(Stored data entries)
________
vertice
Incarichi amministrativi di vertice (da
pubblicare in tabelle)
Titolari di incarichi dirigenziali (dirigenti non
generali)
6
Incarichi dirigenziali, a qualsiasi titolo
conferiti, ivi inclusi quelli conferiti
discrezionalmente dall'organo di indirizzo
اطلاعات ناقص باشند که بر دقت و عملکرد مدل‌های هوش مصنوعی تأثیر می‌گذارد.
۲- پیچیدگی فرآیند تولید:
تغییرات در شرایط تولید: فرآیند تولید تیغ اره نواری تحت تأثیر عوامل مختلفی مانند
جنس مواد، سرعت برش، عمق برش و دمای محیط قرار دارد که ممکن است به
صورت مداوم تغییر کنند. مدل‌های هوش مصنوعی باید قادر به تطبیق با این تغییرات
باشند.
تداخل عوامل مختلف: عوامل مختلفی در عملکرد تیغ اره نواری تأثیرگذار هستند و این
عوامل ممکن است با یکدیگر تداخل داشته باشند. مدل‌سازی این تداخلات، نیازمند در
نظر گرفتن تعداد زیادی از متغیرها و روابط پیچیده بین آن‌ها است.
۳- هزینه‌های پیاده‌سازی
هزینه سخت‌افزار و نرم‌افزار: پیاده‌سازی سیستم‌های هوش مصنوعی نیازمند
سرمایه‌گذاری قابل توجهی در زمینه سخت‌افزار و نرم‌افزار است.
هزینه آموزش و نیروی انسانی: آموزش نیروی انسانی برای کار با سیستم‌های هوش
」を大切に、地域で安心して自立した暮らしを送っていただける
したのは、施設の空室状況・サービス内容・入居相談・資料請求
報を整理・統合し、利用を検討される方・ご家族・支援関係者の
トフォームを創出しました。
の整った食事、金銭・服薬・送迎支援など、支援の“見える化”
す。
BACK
________
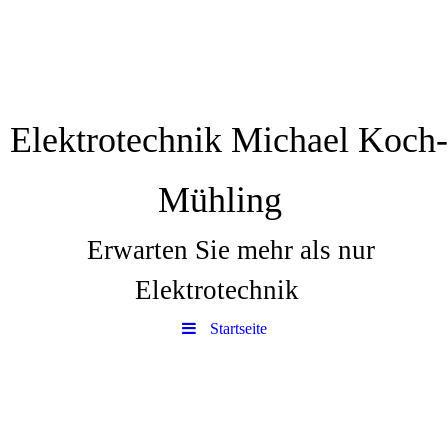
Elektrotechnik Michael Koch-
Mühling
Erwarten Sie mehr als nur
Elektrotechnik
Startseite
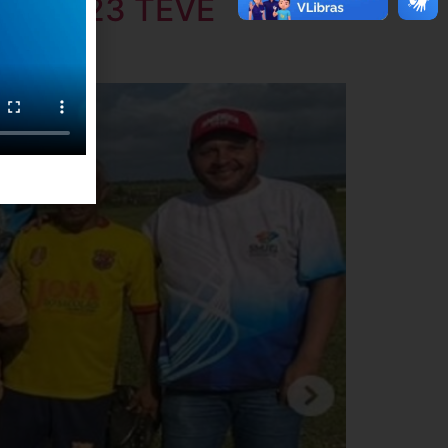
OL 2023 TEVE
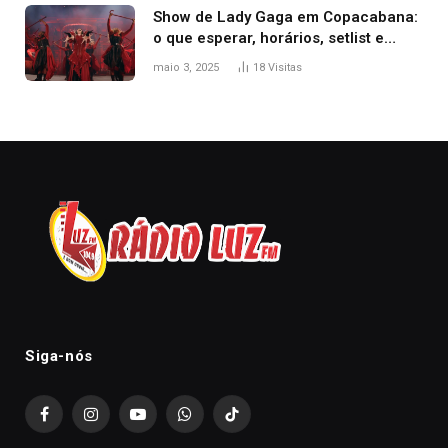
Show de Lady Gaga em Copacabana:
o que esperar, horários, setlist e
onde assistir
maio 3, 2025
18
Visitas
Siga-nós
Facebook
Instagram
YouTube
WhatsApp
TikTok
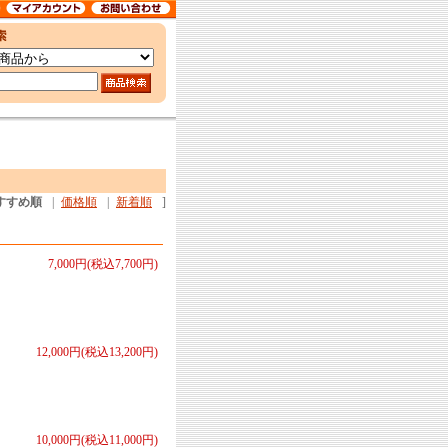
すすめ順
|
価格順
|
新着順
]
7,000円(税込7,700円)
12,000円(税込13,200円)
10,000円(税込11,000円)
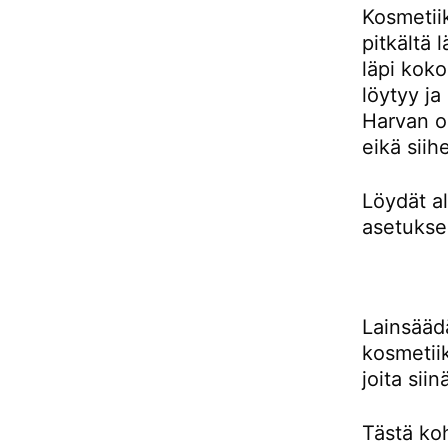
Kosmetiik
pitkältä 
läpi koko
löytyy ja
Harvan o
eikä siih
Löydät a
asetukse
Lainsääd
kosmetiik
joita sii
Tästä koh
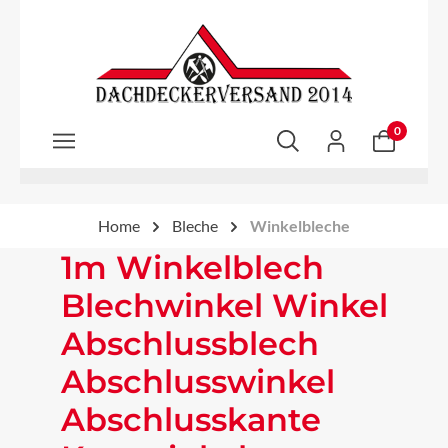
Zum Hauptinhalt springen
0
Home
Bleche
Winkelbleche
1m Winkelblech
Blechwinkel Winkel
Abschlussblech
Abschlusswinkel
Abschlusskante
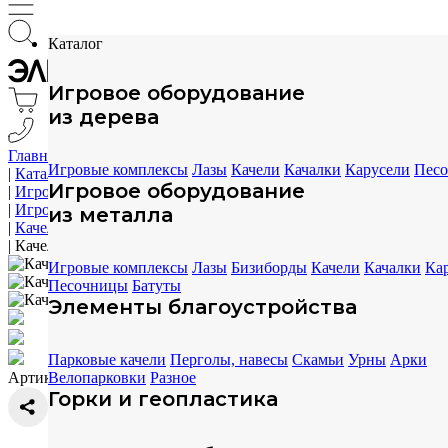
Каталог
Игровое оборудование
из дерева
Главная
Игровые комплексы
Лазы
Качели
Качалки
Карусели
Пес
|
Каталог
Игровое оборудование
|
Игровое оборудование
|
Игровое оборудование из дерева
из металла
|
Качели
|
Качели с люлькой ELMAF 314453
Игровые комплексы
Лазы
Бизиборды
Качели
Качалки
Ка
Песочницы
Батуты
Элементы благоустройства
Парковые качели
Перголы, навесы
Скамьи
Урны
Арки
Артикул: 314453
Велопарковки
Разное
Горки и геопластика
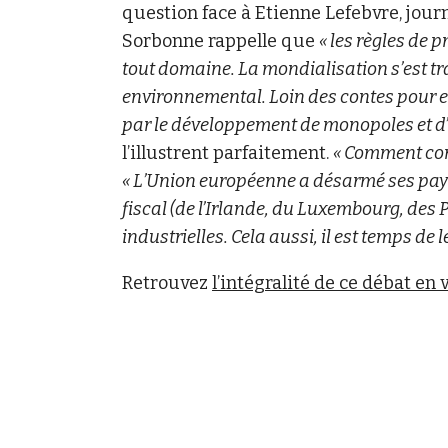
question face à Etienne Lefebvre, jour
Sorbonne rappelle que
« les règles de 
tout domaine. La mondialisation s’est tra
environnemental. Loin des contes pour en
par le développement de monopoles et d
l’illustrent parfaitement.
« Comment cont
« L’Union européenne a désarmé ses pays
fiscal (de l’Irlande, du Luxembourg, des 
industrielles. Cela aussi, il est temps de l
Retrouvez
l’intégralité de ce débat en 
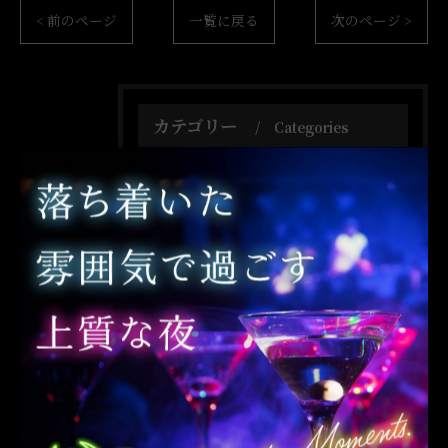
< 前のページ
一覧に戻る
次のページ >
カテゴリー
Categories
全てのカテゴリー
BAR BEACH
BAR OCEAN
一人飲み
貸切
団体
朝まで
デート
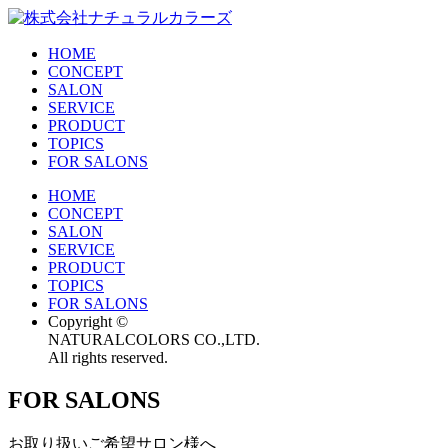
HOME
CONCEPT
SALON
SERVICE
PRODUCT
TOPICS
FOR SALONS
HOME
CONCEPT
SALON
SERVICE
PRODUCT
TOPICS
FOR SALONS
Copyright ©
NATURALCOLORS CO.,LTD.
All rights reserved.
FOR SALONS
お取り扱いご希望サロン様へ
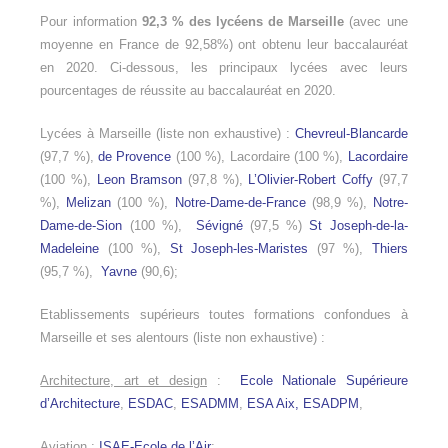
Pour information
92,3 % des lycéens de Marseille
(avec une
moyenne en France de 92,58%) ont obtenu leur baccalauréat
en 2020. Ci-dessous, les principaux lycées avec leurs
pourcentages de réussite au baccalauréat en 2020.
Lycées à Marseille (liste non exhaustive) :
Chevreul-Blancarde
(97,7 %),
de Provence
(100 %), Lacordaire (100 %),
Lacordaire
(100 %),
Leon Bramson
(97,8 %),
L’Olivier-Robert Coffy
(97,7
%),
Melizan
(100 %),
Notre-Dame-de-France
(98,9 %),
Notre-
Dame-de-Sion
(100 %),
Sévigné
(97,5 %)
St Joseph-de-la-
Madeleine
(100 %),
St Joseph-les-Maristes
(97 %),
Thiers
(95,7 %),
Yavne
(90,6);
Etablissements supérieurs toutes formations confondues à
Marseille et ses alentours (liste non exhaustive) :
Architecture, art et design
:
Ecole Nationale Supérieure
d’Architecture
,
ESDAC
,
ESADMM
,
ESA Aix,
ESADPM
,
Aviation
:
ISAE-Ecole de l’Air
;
________
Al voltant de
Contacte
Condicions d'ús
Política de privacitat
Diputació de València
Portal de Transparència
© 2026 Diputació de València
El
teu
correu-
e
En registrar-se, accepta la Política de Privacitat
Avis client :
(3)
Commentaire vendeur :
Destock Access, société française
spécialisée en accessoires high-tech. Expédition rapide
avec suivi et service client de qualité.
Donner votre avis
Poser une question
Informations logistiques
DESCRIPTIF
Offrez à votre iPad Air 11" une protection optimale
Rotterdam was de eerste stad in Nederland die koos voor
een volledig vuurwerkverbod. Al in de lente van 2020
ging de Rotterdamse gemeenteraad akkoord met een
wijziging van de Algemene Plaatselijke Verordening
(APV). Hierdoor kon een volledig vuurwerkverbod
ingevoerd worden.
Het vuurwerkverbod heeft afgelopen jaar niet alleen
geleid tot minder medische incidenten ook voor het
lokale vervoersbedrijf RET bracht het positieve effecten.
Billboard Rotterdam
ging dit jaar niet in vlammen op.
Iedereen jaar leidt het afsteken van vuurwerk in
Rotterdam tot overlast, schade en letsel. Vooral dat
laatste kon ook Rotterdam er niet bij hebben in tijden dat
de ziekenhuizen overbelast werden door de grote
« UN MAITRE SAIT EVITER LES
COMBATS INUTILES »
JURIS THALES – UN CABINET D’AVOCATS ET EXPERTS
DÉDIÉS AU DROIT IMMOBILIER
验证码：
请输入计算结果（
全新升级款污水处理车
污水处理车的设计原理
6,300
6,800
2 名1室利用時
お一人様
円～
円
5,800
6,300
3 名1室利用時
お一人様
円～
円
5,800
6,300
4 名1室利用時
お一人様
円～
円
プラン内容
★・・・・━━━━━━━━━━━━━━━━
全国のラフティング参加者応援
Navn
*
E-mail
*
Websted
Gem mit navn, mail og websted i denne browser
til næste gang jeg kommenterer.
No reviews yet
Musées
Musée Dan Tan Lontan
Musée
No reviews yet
________
Directive:
Copy out the lines of the listing from the one containing "Zum Hauptinhalt springen" through the one containing "Горки и геопластика", leaving out the pictures.

Solution to this problem:
Zum Hauptinhalt springen
0
Home
Bleche
Winkelbleche
1m Winkelblech
Blechwinkel Winkel
Abschlussblech
Abschlusswinkel
Abschlusskante
Каталог
Игровое оборудование
из дерева
Главная
Игровые комплексы
Лазы
Качели
Качалки
Карусели
Пес
|
Каталог
Игровое оборудование
|
Игровое оборудование
|
Игровое оборудование из дерева
из металла
|
Качели
|
Качели с люлькой ELMAF 314453
Игровые комплексы
Лазы
Бизиборды
Качели
Качалки
Ка
Песочницы
Батуты
Элементы благоустройства
Парковые качели
Перголы, навесы
Скамьи
Урны
Арки
Артикул: 314453
Велопарковки
Разное
Горки и геопластика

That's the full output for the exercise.